**WHAT TO DO:** The answer must consist only of the lines in the records below from the line with "<li>VeilView 5, 130</li>" to the line with "html: none ->", both included, copied word for word with every picture left out.

**TASK MATERIAL:**
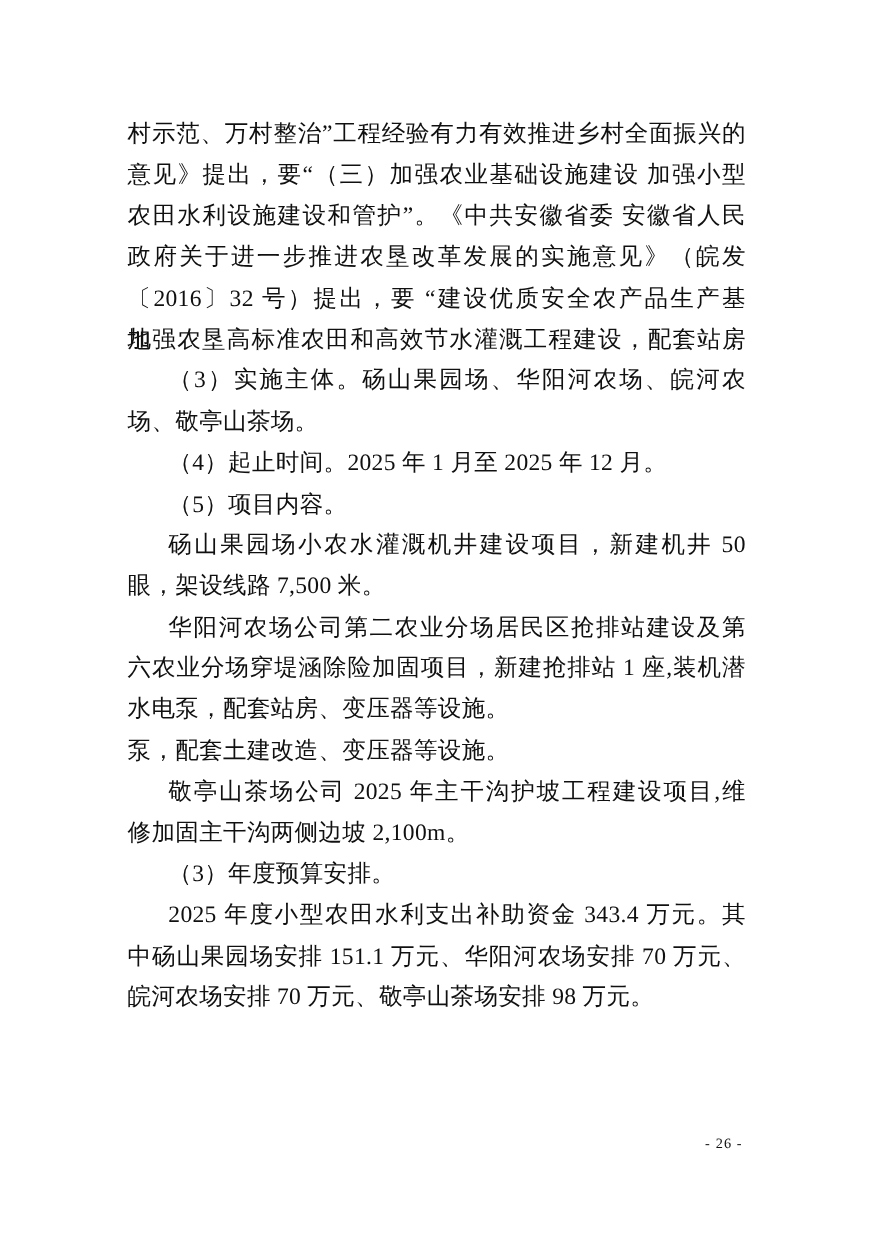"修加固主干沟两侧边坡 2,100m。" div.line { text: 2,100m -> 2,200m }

---

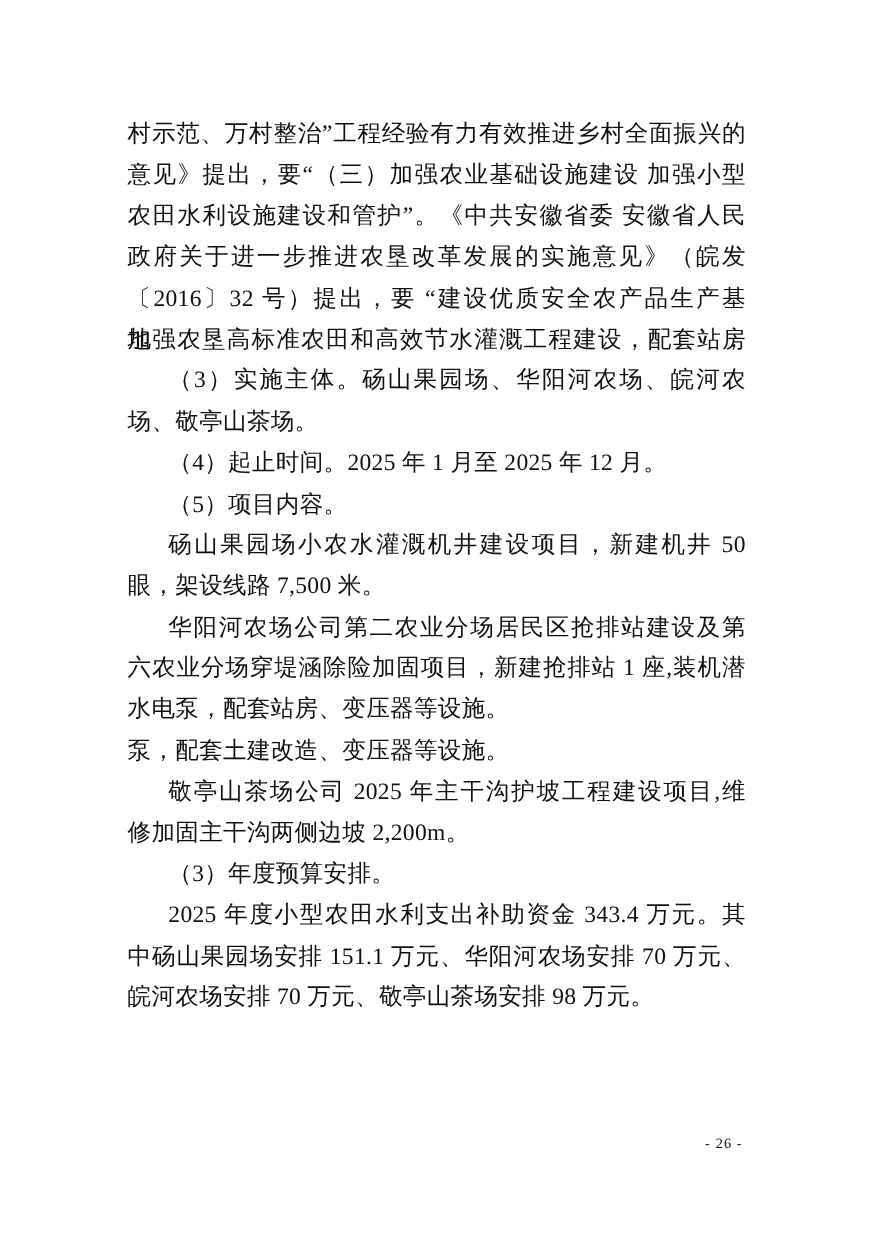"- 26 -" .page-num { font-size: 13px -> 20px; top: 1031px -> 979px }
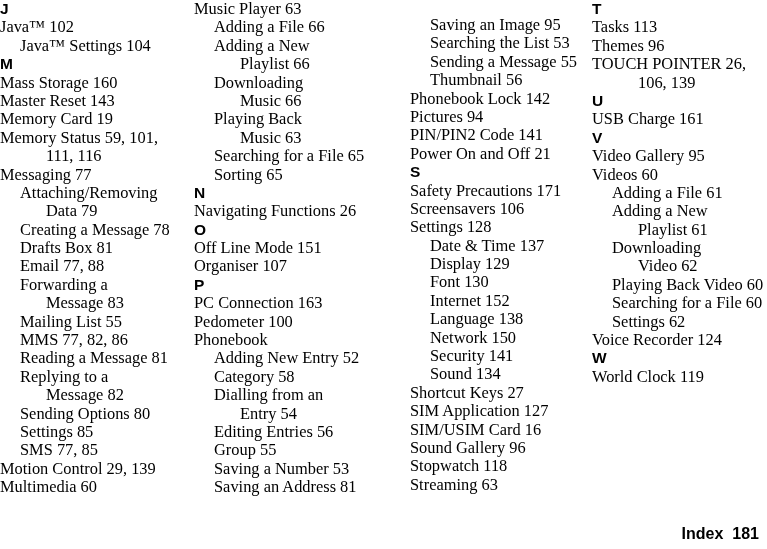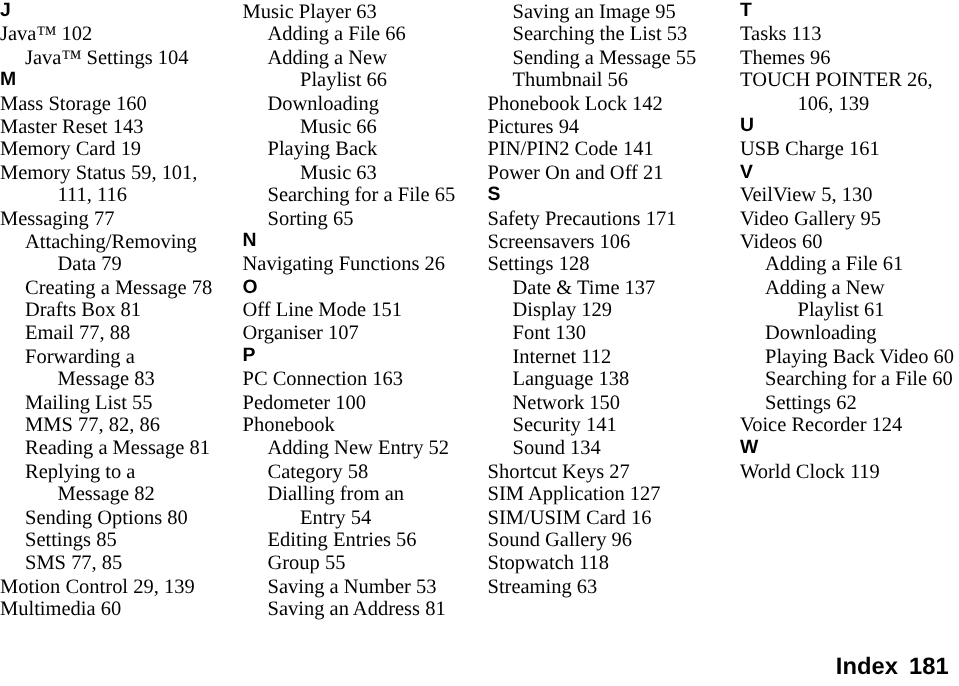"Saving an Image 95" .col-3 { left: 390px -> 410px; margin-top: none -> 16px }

---

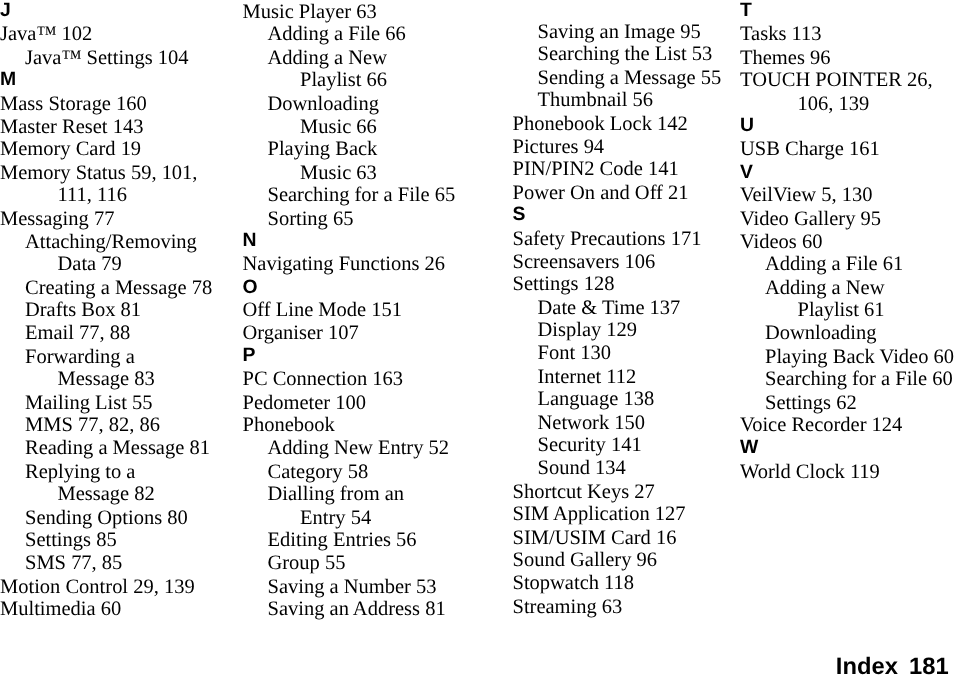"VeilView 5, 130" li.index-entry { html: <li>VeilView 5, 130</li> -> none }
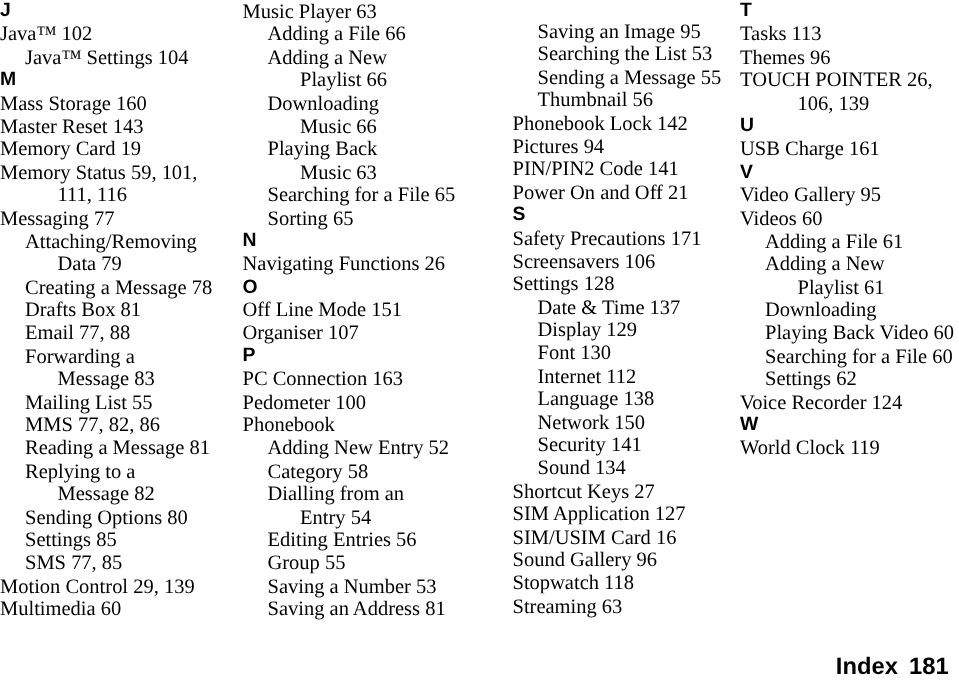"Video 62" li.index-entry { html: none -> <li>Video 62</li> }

**ANSWER SPACE:**
"VeilView 5, 130" li.index-entry { html: <li>VeilView 5, 130</li> -> none }
"Video 62" li.index-entry { html: none -> <li>Video 62</li> }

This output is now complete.